10. Is it a massacre? Sure. Was it wrong? Yes. Was it a war crime? No. The kind of warfare the US was facing at the time was pretty unique, and the fact that they were facing off against common citizens meant they needed to be wary (especially since young kids could serve in the US military). Smith’s overreaction was terrible and shameful, but not a war crime.
9. Ditto. Terrible event. The US should apologize. Not a war crime.
8. The Brits had actually surrendered in 1781, so the war was pretty much done – but the Treaty of Paris hadn’t been signed, so technically, it was still on. Either way, yeah – I’d call this a war crime, even in the terms of the times. It wasn’t performed by “official” American military – it was done by armed citizens who held a grudge and needed to get their murder on.
7. Andersonville wasn’t technically a war crime, but it was a terrible, terrible place. Plus, it wasn’t the property of the United States. It was the property of the Confederate States of America.
6. Sorry… no mercy from me for Nazis. I quote the guys in Saving Private Ryan… let ’em burn.
5. Again, this is a case of an unfortunately incident, not a war crime.
4. War crime by an individual. Perp caught, tried, and imprisoned for life. Good.
3. Another actual war crime by a limited number of individuals who were caught, tried, and imprisoned.
2. Not a war crime, but certainly a terrible event. Our treatment of Native Americans has always been poor.

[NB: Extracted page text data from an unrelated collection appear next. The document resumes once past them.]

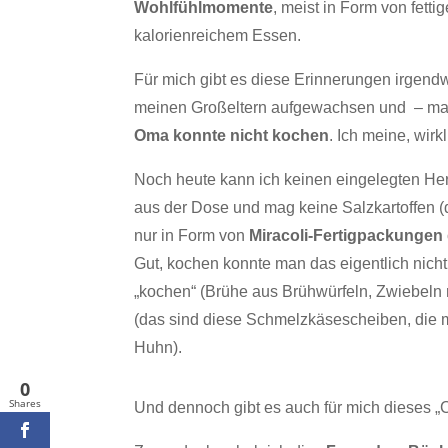
Wohlfühlmomente
, meist in Form von fett
kalorienreichem Essen.
Für mich gibt es diese Erinnerungen irgendwi
meinen Großeltern aufgewachsen und – ma
Oma konnte nicht kochen
. Ich meine, wirk
Noch heute kann ich keinen eingelegten He
aus der Dose und mag keine Salzkartoffen (
nur in Form von
Miracoli-Fertigpackungen
Gut, kochen konnte man das eigentlich nic
„kochen“ (Brühe aus Brühwürfeln, Zwiebeln r
(das sind diese Schmelzkäsescheiben, die 
Huhn).
0
Shares
Und dennoch gibt es auch für mich dieses „Co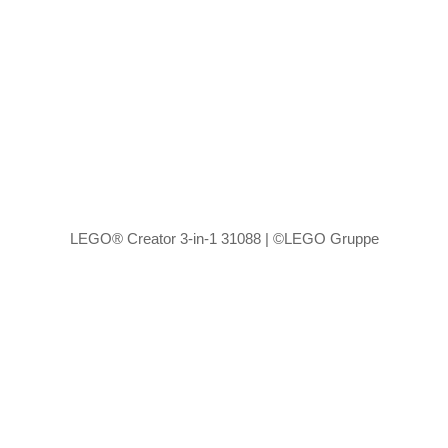
LEGO® Creator 3-in-1 31088 | ©LEGO Gruppe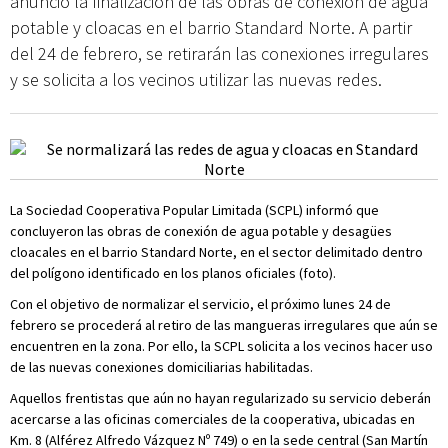
anunció la finalización de las obras de conexión de agua
potable y cloacas en el barrio Standard Norte. A partir
del 24 de febrero, se retirarán las conexiones irregulares
y se solicita a los vecinos utilizar las nuevas redes.
La Sociedad Cooperativa Popular Limitada (SCPL) informó que
concluyeron las obras de conexión de agua potable y desagües
cloacales en el barrio Standard Norte, en el sector delimitado dentro
del polígono identificado en los planos oficiales (foto).
Con el objetivo de normalizar el servicio, el próximo lunes 24 de
febrero se procederá al retiro de las mangueras irregulares que aún se
encuentren en la zona. Por ello, la SCPL solicita a los vecinos hacer uso
de las nuevas conexiones domiciliarias habilitadas.
Aquellos frentistas que aún no hayan regularizado su servicio deberán
acercarse a las oficinas comerciales de la cooperativa, ubicadas en
Km. 8 (Alférez Alfredo Vázquez Nº 749) o en la sede central (San Martín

1. There were a lot of incidents like My Lai – some war crimes, some not. Again, much like in the Philippine-American War, there was too much violence, too little knowledge, and too many opportunities for either side to fight those wars cleanly.
@ Permalink your comments are epic. You should apply as the official mascot for America F#*k yeah land.

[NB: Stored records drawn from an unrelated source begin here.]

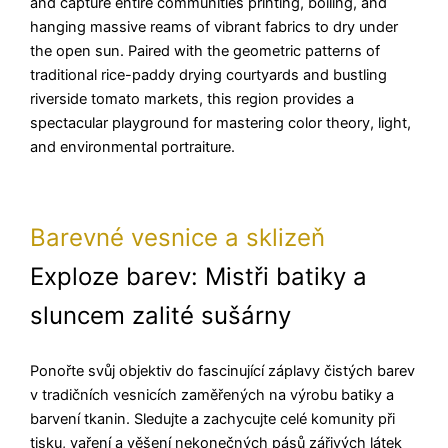
and capture entire communities printing, boiling, and
hanging massive reams of vibrant fabrics to dry under
the open sun. Paired with the geometric patterns of
traditional rice-paddy drying courtyards and bustling
riverside tomato markets, this region provides a
spectacular playground for mastering color theory, light,
and environmental portraiture.
Barevné vesnice a sklizeň
Exploze barev: Mistři batiky a
sluncem zalité sušárny
Ponořte svůj objektiv do fascinující záplavy čistých barev
v tradičních vesnicích zaměřených na výrobu batiky a
barvení tkanin. Sledujte a zachycujte celé komunity při
tisku, vaření a věšení nekonečných pásů zářivých látek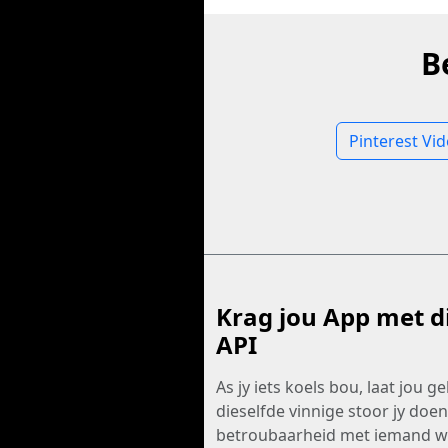
B
Pinterest Vi
Krag jou App met d
API
As jy iets koels bou, laat jou g
dieselfde vinnige stoor jy doe
betroubaarheid met iemand w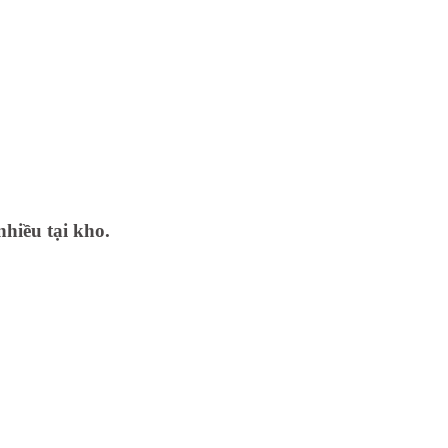
nhiều tại kho.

I love my country, but I love history and context more.
You can not love history and love a piece of fabric at the same time, you need to choose.
Well, who wonders why the term “exceptionalism” is used in 99% of all cases for things the US has done?
Sorry but these are all war crimes, it’s true that in the past blatant war crimes were not considered war crimes as the idea of a war crime and international laws really didn’t exist.
Though we are going by the modern definition of what a war crime is, and every event here covers it. And so does the deliberate killing of civilians to invoke terror and mass death, in the modern world the firebombings of Dresden and Tokyo and the nuking of Japanese cities were all war crimes.
Sorry if you can’t accept that, they are crimes against humanity and also war crimes and everyone in the world agrees. Even most Americans agree, except a tiny minority of psychopaths like yourself who are individuals who likely would have liked to be part of some of these events, because you are a sicko.
Andersonville was not committed by the USA, but rather the CSA. The Confederate States of America was a traitorous OTHER COUNTRY at war with the USA.
There is nothing traitorous about secession. They wanted to leave the country, not rebel against it. It was their right to do so. And the “war” started because the Union refused to recall their troops from the Southern states.
This makes me sick! Studied sometime in an American school as a kid and I still remember the daily taunts and bullying by many American kids on kids from different countries who couldn’t so called adjust to their system. If you sow a tree of thorns you will get thorns and not apples.